English writer (1930–2020)

Milner Place (25 January 1930 – 28 May 2020) was an English writer best known for his poetry. He was born in Thirsk, North Yorkshire to Dorothy F. Place and Tom Place. He had three siblings, Ullin, Dorothy and David. His brother Ullin Place was well known for his work on consciousness as a process of the brain. His sister, Dorothy E. Smith was a sociologist.

== Life and career ==
Early in his life he worked as a forester. From 1948 to 1950 he served in the military, he then studied briefly at an agricultural college, worked as a bartender and managed the family farm. Place lived much of his life on the sea. In 1953 he sailed to South Africa where he worked in a copper mine. In 1955 he returned to England and worked as a journalist. In 1958 he sailed to New York City and from 1958 to 1961 lived in the Bahamas.

In 1961, he bought his first ship and sailed it through Miami and England to Mallorca. During the Algerian War, he was a smuggler. The years 1962 and 1963 he spent in Bilbao and Madrid. In 1965 he captained a sailing ship built in the Netherlands to Lisbon. In the following years he drove several ocean races with Juan Carlos the future King of Spain. In 1966 in Denmark he turned a barge into a yacht and in 1967 and 1968 he ran a yacht charter in Malta for wedding couples and regularly sailed the route via Lampedusa and Tunisia. In 1969 he was a consultant for Forte International Hotels in Sardinia and Greece before he organized a fishing fleet in Ecuador. Shortly thereafter, he fled to Peru on charges of alleged piracy. He then worked for the Manu River Project and for similar projects in Brazil and Panama. In 1971 he returned to England before working for time in the Canary Islands as a photographer. In 1973 he traveled to Mexico to write an ultimately unpublished novel. While struggling with the novel he took up poetry as a relief from working on the novel.

Place was an editor for Poetry Circle, a forum for contemporary poetry in the United States.

In 1976 he moved with his partner, Dorothy, and the stepson, Paul, to Mallorca.

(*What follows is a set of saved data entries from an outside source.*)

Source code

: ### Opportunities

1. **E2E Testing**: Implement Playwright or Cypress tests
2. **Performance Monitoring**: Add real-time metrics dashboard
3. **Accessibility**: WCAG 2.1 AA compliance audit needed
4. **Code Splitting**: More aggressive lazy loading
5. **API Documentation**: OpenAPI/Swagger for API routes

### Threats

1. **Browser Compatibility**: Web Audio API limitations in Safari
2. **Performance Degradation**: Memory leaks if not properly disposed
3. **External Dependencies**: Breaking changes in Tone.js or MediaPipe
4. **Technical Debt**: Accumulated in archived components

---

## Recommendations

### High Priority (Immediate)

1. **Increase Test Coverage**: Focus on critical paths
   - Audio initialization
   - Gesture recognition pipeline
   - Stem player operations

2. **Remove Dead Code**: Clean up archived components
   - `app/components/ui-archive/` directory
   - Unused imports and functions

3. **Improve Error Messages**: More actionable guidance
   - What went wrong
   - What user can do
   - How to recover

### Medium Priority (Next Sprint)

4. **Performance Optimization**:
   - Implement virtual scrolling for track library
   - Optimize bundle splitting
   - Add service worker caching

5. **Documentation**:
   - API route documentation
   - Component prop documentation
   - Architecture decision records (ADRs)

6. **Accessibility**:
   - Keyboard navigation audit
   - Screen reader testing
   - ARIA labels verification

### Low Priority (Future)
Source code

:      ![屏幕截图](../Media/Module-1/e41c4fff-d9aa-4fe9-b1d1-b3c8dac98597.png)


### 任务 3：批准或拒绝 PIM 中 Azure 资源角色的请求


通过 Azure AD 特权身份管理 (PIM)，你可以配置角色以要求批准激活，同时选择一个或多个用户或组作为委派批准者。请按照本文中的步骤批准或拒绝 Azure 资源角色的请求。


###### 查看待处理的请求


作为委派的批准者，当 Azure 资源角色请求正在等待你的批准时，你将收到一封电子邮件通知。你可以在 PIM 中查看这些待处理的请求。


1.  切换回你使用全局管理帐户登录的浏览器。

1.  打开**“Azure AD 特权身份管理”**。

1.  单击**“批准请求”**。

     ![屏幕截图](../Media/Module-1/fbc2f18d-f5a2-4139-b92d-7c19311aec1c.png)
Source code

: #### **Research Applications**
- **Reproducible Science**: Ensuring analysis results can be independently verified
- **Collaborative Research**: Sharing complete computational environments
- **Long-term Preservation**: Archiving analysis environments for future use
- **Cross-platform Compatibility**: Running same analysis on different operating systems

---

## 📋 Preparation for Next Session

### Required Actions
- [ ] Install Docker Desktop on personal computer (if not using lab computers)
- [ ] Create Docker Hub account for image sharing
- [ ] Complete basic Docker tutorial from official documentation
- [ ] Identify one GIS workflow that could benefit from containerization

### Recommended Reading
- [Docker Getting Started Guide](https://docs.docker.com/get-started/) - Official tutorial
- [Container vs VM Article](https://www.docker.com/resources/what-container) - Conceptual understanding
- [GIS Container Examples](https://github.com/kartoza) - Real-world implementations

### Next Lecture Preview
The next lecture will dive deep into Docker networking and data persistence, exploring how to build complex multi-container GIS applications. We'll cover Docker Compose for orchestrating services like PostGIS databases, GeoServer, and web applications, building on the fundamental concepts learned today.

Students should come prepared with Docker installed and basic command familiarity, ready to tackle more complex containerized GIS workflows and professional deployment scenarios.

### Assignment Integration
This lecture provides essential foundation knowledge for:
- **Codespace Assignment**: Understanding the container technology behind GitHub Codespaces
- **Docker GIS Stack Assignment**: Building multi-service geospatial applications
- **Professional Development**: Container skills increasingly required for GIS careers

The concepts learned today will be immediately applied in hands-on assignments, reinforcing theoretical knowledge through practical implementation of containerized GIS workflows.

He died in Huddersfield, England in May 2020, at the age of 90.

== Works ==
He wrote his first poems in Mallorca in Spanish. After his settlement in Huddersfield / UK in 1987, he began to write poetry in English.
- En Busca de mi Alma, published in Spanish 1977
- In a rare time of rain, Chatto & Windus
- The confusion of the Anglers, Wide Skirt Press
- Where smoke is, Wide Skirt Press
- Piltdown Man & Bat Woman, Spout publications
- The City of Flowers, Spout publications
- Caminante, Wrecking Ball Press
- Certain matters, Lapwing Publications, Belfast
- Odersfelt, Flux Gallery Press
- Naked Invitation, Lapwing Publications, Belfast
- Joe & Maisie Fay / Maisie Fay & Joe, PigeonBike, Canada, 2011
- The man who had forgotten the name of trees 2013, and The Road to Alta Mira 2018, Moloko print, each with drawings by Harald Häuser
He also wrote plays for BBC Radio 3 and 4 and was featured in the show Bookworm in the BBC1 television.